Change name of Long Island City to LIC, say officials, business leaders


| aaltamirano@queenscourier.com |

File photo
File photo

In order to separate from the confusion of being mistaken with Long Island, officials and business leaders are looking to change the name of Long Island City to the “hip” abbreviation “LIC.”

After meeting with travel agents from around the world to introduce them to New York, Rob MacKay of the Queens Tourism Council, frequently finds out travelers get thrown off by the city name when searching websites of Long Island City hotels.

“It’s a nightmare! I actually have to show them how close we are to the city,” said MacKay. “The name apparently affects the real estate world and the tourism industry.”

With changing the name, MacKay hopes to distinguish Long Island City, emphasizing its unique businesses and thriving community, being only two subway stops away from Manhattan.

“I’ve been frustrated with this for a while now. A lot of people call us daily and they’re confused because they have a misconception of Long Island City,” said Eric Benaim, owner of real estate firm Modern Spaces.

The change in name does not seem too drastic, as Long Island City is already being referred to as LIC by residents and businesses.

“People here already call it LIC and businesses use it in their names.

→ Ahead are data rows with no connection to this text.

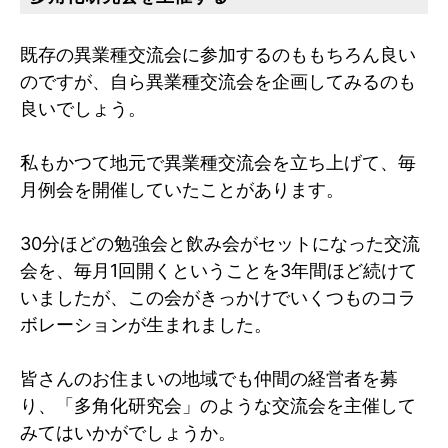
既存の異業種交流会に参加するのももちろん良い
のですが、自ら異業種交流会を企画してみるのも
良いでしょう。
私もかつて地元で異業種交流会を立ち上げて、毎
月例会を開催していたことがあります。
30分ほどの勉強会と飲み会がセットになった交流
会を、毎月1回開くということを3年間ほど続けて
いましたが、この会がきっかけでいくつものコラ
ボレーションが生まれました。
皆さんのお住まいの地域でも仲間の経営者を募
り、「多角化研究会」のような交流会を主催して
みてはいかがでしょうか。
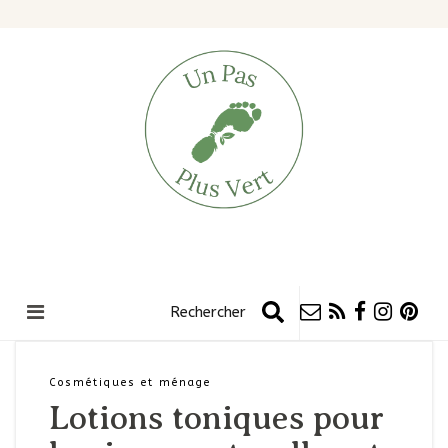
Cosmétiques et ménage
Lotions toniques pour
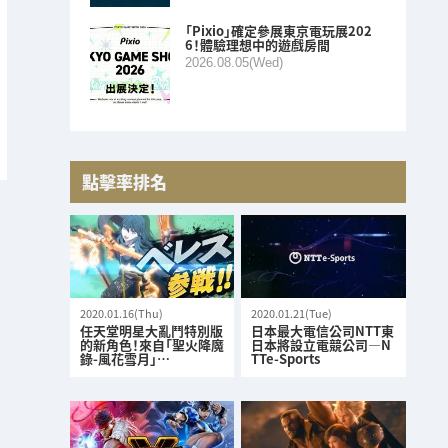
「Pixio」確定參展東京電玩展202
6！體驗理想中的遊戲房間
2026.08.05(Wed)
點擊率排名
2020.01.16(Thu)
2020.01.21(Tue)
任天堂明星大亂鬥特別版
日本最大電信公司NTT東
的新角色！來自「聖火降魔
日本將設立電競公司—N
錄-風花雪月」…
TTe-Sports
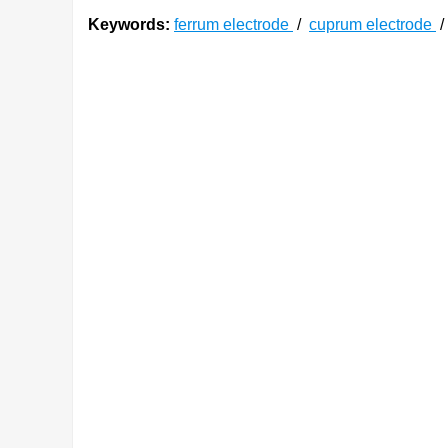
Keywords:
ferrum electrode
/
cuprum electrode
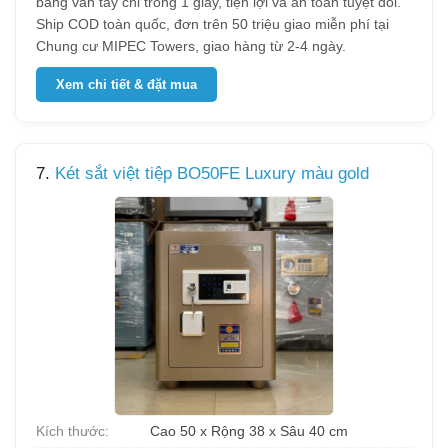
bằng vân tay chỉ trong 1 giây, tiện lợi và an toàn tuyệt đối.
Ship COD toàn quốc, đơn trên 50 triệu giao miễn phí tại
Chung cư MIPEC Towers, giao hàng từ 2-4 ngày.
Xem chi tiết & đặt mua
7.
Két sắt việt tiệp BO50FE Luxury màu gold
Kích thước:
Cao 50 x Rộng 38 x Sâu 40 cm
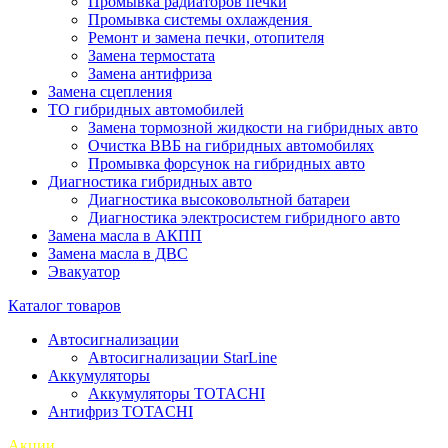
Промывка радиаторов печки
Промывка системы охлаждения
Ремонт и замена печки, отопителя
Замена термостата
Замена антифриза
Замена сцепления
ТО гибридных автомобилей
Замена тормозной жидкости на гибридных авто
Очистка ВВБ на гибридных автомобилях
Промывка форсунок на гибридных авто
Диагностика гибридных авто
Диагностика высоковольтной батареи
Диагностика электросистем гибридного авто
Замена масла в АКПП
Замена масла в ДВС
Эвакуатор
Каталог товаров
Автосигнализации
Автосигнализации StarLine
Аккумуляторы
Аккумуляторы TOTACHI
Антифриз TOTACHI
Акции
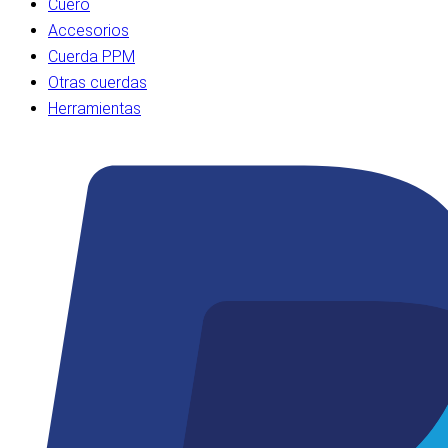
Cuero
Accesorios
Cuerda PPM
Otras cuerdas
Herramientas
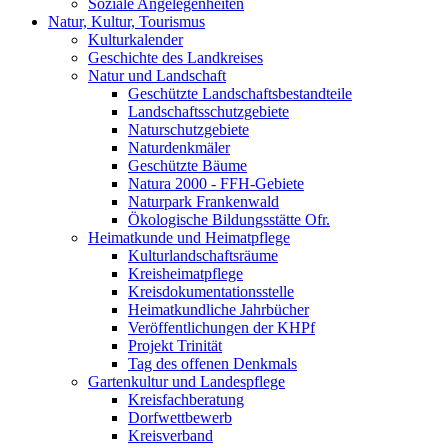
Soziale Angelegenheiten
Natur, Kultur, Tourismus
Kulturkalender
Geschichte des Landkreises
Natur und Landschaft
Geschützte Landschaftsbestandteile
Landschaftsschutzgebiete
Naturschutzgebiete
Naturdenkmäler
Geschützte Bäume
Natura 2000 - FFH-Gebiete
Naturpark Frankenwald
Ökologische Bildungsstätte Ofr.
Heimatkunde und Heimatpflege
Kulturlandschaftsräume
Kreisheimatpflege
Kreisdokumentationsstelle
Heimatkundliche Jahrbücher
Veröffentlichungen der KHPf
Projekt Trinität
Tag des offenen Denkmals
Gartenkultur und Landespflege
Kreisfachberatung
Dorfwettbewerb
Kreisverband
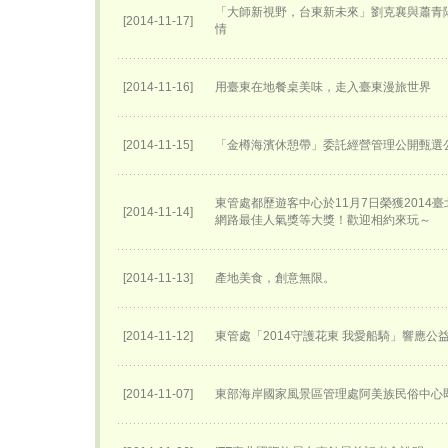
「大師新視野，台東新未來」劉克襄與蕭青
[2014-11-17]
情
[2014-11-16]
用臺東在地餐桌美味，走入臺東漫旅世界
[2014-11-15]
「金樽海濱休憩帶」委託經營管理公開甄選
東管處都歷遊客中心於11月7日榮獲2014
[2014-11-14]
網路最佳人氣獎等大獎！歡迎相約來玩～
[2014-11-13]
產地美食，創意無限。
[2014-11-12]
東管處「2014守護花東 我愛船騎」響應公
[2014-11-07]
東部海岸國家風景區管理處阿美族民俗中心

We always say LIC, we’re trying to get people used to it,” said Benaim.

According to MacKay, the process of changing the name does not follow any legal or financial steps but instead just takes the dedication of the community to begin calling itself “LIC.”

Yet, not everyone agrees with the name change.

“Leave it as Long Island City!” said Manducatis Rustica owner, Gianna Cerbone-Teoli. “People do get confused about it but it’s so great when you have to explain.”

Instead of changing the name, residents believe the community should help others understand the differences and unique qualities of Long Island City.

“I think it’s unnecessary to change it for people that are not well informed,” said Esteban Varas, 23. “I mean we are all on Long Island.”